Danielle Tartakowsky, historienne, professeur à l'université Paris-VIII, nous livre ses réflexions sur le sens des manifestations. Quelques exemples historiques.
C'est à l'occasion des manifestations de masse de mai 1966 et mai 1967 que l'inventivité resurgit avec force, avec des personnages en carton, des slogans en forme de clin d'oeil et des chansons détournées comme "les Cactus" de Jacques Dutronc. dès les années 1970, d'autre part, les organisations syndicales ont pris conscience de l'importance de la médiatisation. D'où les couleurs distinctes des confédérations, les gros ballons que l'on peut voir à la télévision.
Cela va de pair avec un phénomène de vieillissement des symboles, accentué dans les années 1980 pour des raisons politiques et esthétiques. Le rapport à "l'Internationale", au drapeau rouge, devient complexe. La CGT bascule du drapeau rouge au "chiffon rouge". Aujourd'hui, cette forte inventivité des individus est une forme d'entrée active dans la manifestation. C'est l'entrée en politique d'individus qui n'ont pas forcément de culture en la matière. Peut-être cela révèle-t-il un rapport faible à l'organisation et à son histoire. Mais on peut y voir aussi l'indice d'un renouvellement des forces militantes. Cette inventivité fait école et ceux qui ont une culture manifestante se l'approprient également.
Au cours des dernières années, deux manifestations avaient fait l'objet d'une irruption massive de l'inventivité. Celle du 16 janvier 1994 contre la révision de la loi Falloux (pour défendre le financement de l'école publique), où l'on avait vu une multiplication de petites pancartes - sur le thème "Touche pas à mon école" - faites à la maison après une réflexion en famille et la grande manifestation anti-Le Pen du 1er mai 2002. Dans les deux cas, ces mobilisations faisaient appel à l'individu dans son rapport à la République et à ses valeurs. Ce qui a contribué à ouvrir des espaces de liberté.

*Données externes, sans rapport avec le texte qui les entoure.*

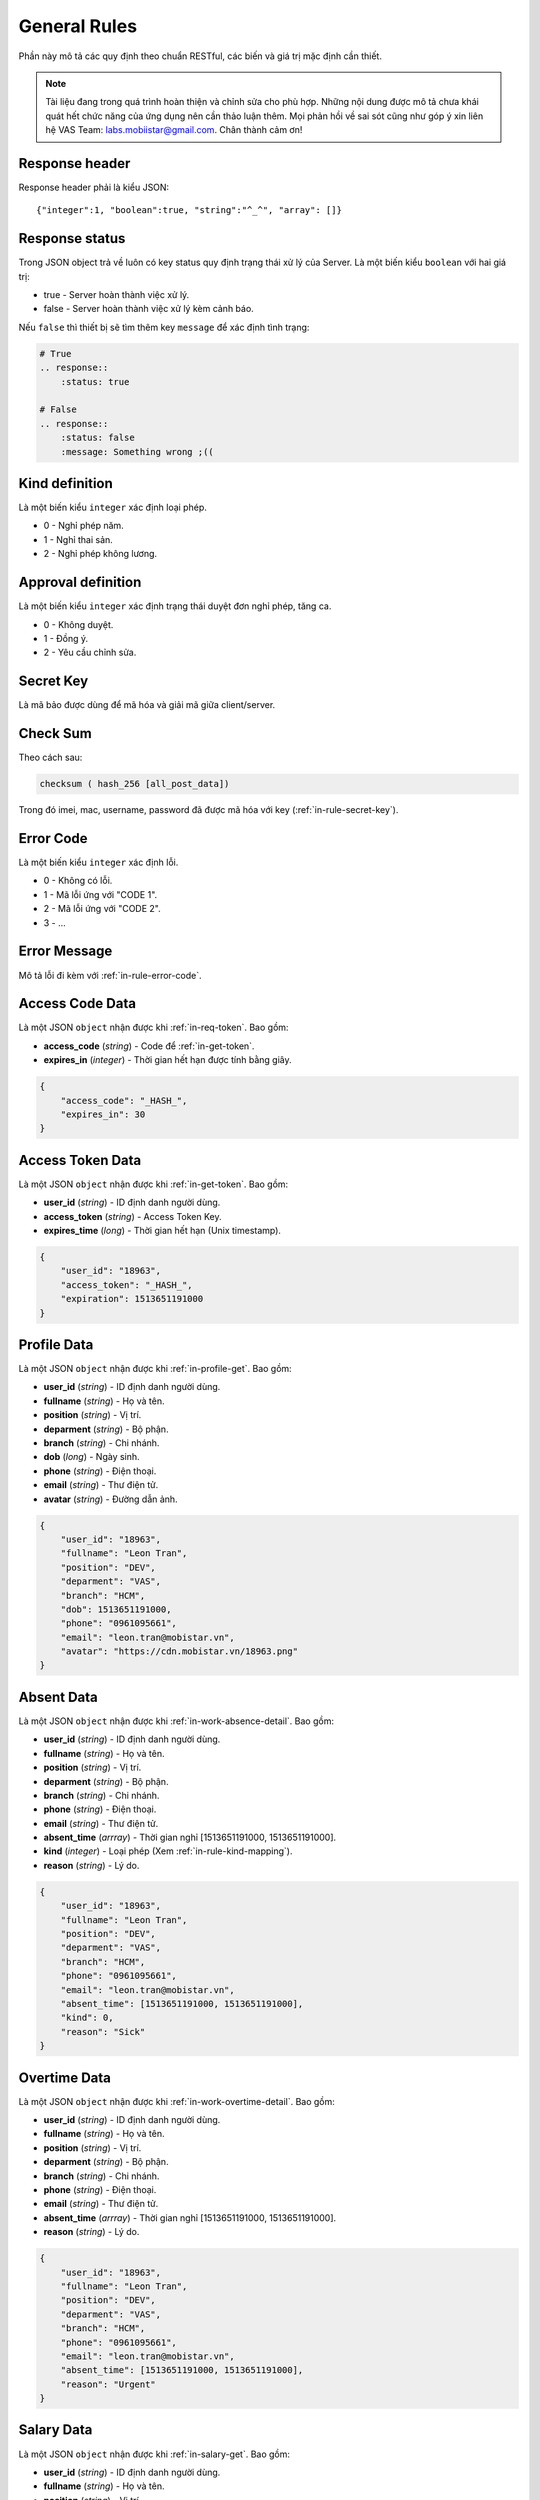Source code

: General Rules
=============

Phần này mô tả các quy định theo chuẩn RESTful, các biến và giá trị mặc định cần thiết.

.. note:: Tài liệu đang trong quá trình hoàn thiện và chỉnh sửa cho phù hợp.
          Những nội dung được mô tả chưa khái quát hết chức năng của ứng dụng nên cần thảo luận thêm.
          Mọi phản hồi về sai sót cũng như góp ý xin liên hệ VAS Team: labs.mobiistar@gmail.com.
          Chân thành cảm ơn!
          
.. _in-rule-res-header:

Response header
---------------
Response header phải là kiểu JSON::

    {"integer":1, "boolean":true, "string":"^_^", "array": []}

.. _in-rule-res-status:

Response status
---------------
Trong JSON object trả về luôn có key status quy định trạng thái xử lý của Server.
Là một biến kiểu ``boolean`` với hai giá trị:

* true - Server hoàn thành việc xử lý.
* false - Server hoàn thành việc xử lý kèm cảnh báo.

Nếu ``false`` thì thiết bị sẽ tìm thêm key ``message`` để xác định tình trạng:

.. code-block:: restructuredtext

    # True
    .. response:: 
        :status: true

    # False
    .. response:: 
        :status: false
        :message: Something wrong ;((

.. _in-rule-kind-mapping:

Kind definition
---------------
Là một biến kiểu ``integer`` xác định loại phép.

* 0 - Nghỉ phép năm.
* 1 - Nghỉ thai sản.
* 2 - Nghỉ phép không lương.

.. _in-rule-approval-mapping:

Approval definition
-------------------
Là một biến kiểu ``integer`` xác định trạng thái duyệt đơn nghỉ phép, tăng ca.

* 0 - Không duyệt.
* 1 - Đồng ý.
* 2 - Yêu cầu chỉnh sửa.

.. _in-rule-secret-key:

Secret Key
----------
Là mã bảo được dùng để mã hóa và giải mã giữa client/server.

.. _in-rule-checksum:

Check Sum
---------
Theo cách sau:

.. code-block:: js

    checksum ( hash_256 [all_post_data])

Trong đó imei, mac, username, password đã được mã hóa với key (:ref:`in-rule-secret-key`).

.. _in-rule-error-code:

Error Code
----------
Là một biến kiểu ``integer`` xác định lỗi.

* 0 - Không có lỗi.
* 1 - Mã lỗi ứng với "CODE 1".
* 2 - Mã lỗi ứng với "CODE 2".
* 3 - ...

.. _in-rule-error-message:

Error Message
-------------
Mô tả lỗi đi kèm với :ref:`in-rule-error-code`.

.. _in-rule-data-access-code:

Access Code Data
----------------
Là một JSON ``object`` nhận được khi :ref:`in-req-token`. Bao gồm:

* **access_code** (*string*) - Code để :ref:`in-get-token`.
* **expires_in** (*integer*) - Thời gian hết hạn được tính bằng giây.

.. sourcecode:: js

      {
          "access_code": "_HASH_",
          "expires_in": 30
      }


.. _in-rule-data-access-token:

Access Token Data
-----------------
Là một JSON ``object`` nhận được khi :ref:`in-get-token`. Bao gồm:

* **user_id** (*string*) - ID định danh người dùng.
* **access_token** (*string*) - Access Token Key.
* **expires_time** (*long*) - Thời gian hết hạn (Unix timestamp).

.. sourcecode:: js

      {
          "user_id": "18963",
          "access_token": "_HASH_",
          "expiration": 1513651191000
      }


.. _in-rule-data-profile:

Profile Data
------------
Là một JSON ``object`` nhận được khi :ref:`in-profile-get`. Bao gồm:

* **user_id** (*string*) - ID định danh người dùng.
* **fullname** (*string*) - Họ và tên.
* **position** (*string*) - Vị trí.
* **deparment** (*string*) - Bộ phận.
* **branch** (*string*) - Chi nhánh.
* **dob** (*long*) - Ngày sinh.
* **phone** (*string*) - Điện thoại.
* **email** (*string*) - Thư điện tử.
* **avatar** (*string*) - Đường dẫn ảnh.

.. sourcecode:: js

      {
          "user_id": "18963",
          "fullname": "Leon Tran",
          "position": "DEV",
          "deparment": "VAS",
          "branch": "HCM",
          "dob": 1513651191000,
          "phone": "0961095661",
          "email": "leon.tran@mobistar.vn",
          "avatar": "https://cdn.mobistar.vn/18963.png"
      }


.. _in-rule-data-absent:

Absent Data
-----------
Là một JSON ``object`` nhận được khi :ref:`in-work-absence-detail`. Bao gồm:

* **user_id** (*string*) - ID định danh người dùng.
* **fullname** (*string*) - Họ và tên.
* **position** (*string*) - Vị trí.
* **deparment** (*string*) - Bộ phận.
* **branch** (*string*) - Chi nhánh.
* **phone** (*string*) - Điện thoại.
* **email** (*string*) - Thư điện tử.
* **absent_time** (*arrray*) - Thời gian nghỉ [1513651191000, 1513651191000].
* **kind** (*integer*) - Loại phép (Xem :ref:`in-rule-kind-mapping`).
* **reason** (*string*) - Lý do.

.. sourcecode:: js

      {
          "user_id": "18963",
          "fullname": "Leon Tran",
          "position": "DEV",
          "deparment": "VAS",
          "branch": "HCM",
          "phone": "0961095661",
          "email": "leon.tran@mobistar.vn",
          "absent_time": [1513651191000, 1513651191000],
          "kind": 0,
          "reason": "Sick"
      }


.. _in-rule-data-overtime:

Overtime Data
-------------
Là một JSON ``object`` nhận được khi :ref:`in-work-overtime-detail`. Bao gồm:

* **user_id** (*string*) - ID định danh người dùng.
* **fullname** (*string*) - Họ và tên.
* **position** (*string*) - Vị trí.
* **deparment** (*string*) - Bộ phận.
* **branch** (*string*) - Chi nhánh.
* **phone** (*string*) - Điện thoại.
* **email** (*string*) - Thư điện tử.
* **absent_time** (*arrray*) - Thời gian nghỉ [1513651191000, 1513651191000].
* **reason** (*string*) - Lý do.

.. sourcecode:: js

      {
          "user_id": "18963",
          "fullname": "Leon Tran",
          "position": "DEV",
          "deparment": "VAS",
          "branch": "HCM",
          "phone": "0961095661",
          "email": "leon.tran@mobistar.vn",
          "absent_time": [1513651191000, 1513651191000],
          "reason": "Urgent"
      }


.. _in-rule-data-salary:

Salary Data
-------------
Là một JSON ``object`` nhận được khi :ref:`in-salary-get`. Bao gồm:

* **user_id** (*string*) - ID định danh người dùng.
* **fullname** (*string*) - Họ và tên.
* **position** (*string*) - Vị trí.
* **deparment** (*string*) - Bộ phận.
* **branch** (*string*) - Chi nhánh.
* **salary** (*float*) - Lương thực lĩnh.

.. sourcecode:: js

      {
          "user_id": "18963",
          "fullname": "Leon Tran",
          "position": "DEV",
          "deparment": "VAS",
          "branch": "HCM",
          "salary": 1234.0
      }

Nous sommes aujourd'hui dans un onde très médiatisé. Les organisations syndicales en ont pris conscience. Mais les manifestants aussi. Chacun est conscient de l'image qu'il construit et cherche à être pris en photo. On a, de plus, affaire à un gouvernement qui a le sens de la formule provocatrice et ouvre de ce fait des boulevards aux manifestants. Le 29 janvier et le 19 mars, il y avait beaucoup de créativité et de diversité, mais avec deux fils directeurs créés par le gouvernement lui-même. Si la plate-forme commune des confédérations était politique, au sens large du terme, en avançant des revendications sur l'emploi, les salaires, les services publics..., à l'inverse, toutes les mises en scène individuelles étaient très largement centrées sur les individus au pouvoir et leurs formules provocatrices. Peut-être faut-il y voir aussi le signe d'une génération très marquée par "les Guignols de l'info".